+++ STUDY MATERIAL
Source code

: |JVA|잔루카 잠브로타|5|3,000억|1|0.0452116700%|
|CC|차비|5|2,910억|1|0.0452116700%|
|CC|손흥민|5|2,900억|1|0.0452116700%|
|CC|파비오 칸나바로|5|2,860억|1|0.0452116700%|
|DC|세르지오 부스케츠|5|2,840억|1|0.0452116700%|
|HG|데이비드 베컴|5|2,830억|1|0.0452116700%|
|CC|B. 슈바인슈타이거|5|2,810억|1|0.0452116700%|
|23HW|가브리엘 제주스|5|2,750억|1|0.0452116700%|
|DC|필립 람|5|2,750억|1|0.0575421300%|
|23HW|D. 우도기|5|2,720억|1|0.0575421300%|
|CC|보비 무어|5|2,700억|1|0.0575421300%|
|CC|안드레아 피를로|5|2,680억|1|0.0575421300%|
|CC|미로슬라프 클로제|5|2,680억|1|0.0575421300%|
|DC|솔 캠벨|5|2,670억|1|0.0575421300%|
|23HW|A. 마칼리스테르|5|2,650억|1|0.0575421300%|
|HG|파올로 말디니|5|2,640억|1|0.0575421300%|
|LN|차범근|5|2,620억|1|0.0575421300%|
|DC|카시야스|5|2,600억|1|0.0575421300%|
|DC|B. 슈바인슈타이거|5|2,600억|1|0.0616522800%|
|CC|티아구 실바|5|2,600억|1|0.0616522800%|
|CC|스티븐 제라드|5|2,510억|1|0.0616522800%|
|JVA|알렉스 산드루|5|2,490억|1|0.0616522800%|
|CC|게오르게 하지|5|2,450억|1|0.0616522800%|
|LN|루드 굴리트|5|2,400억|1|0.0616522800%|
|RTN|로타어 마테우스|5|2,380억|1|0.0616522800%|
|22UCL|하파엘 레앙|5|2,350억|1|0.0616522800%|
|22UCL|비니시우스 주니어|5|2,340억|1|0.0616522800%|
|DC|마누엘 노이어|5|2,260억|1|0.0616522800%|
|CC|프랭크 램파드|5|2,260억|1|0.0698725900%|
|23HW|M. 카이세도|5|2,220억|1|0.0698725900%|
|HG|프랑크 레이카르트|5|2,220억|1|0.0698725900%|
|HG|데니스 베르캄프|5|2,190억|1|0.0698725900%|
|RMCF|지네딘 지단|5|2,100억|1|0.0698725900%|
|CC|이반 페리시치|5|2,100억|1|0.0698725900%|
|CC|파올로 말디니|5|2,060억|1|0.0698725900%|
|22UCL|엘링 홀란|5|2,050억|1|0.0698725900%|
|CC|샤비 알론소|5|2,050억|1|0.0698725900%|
++++++
(WHAT YOU ARE ASKED TO DO): The lines above that hold the string "슈바인슈타이거" are to be located and copied.

(YOUR RESPONSE):
|CC|B. 슈바인슈타이거|5|2,810억|1|0.0452116700%|
|DC|B. 슈바인슈타이거|5|2,600억|1|0.0616522800%|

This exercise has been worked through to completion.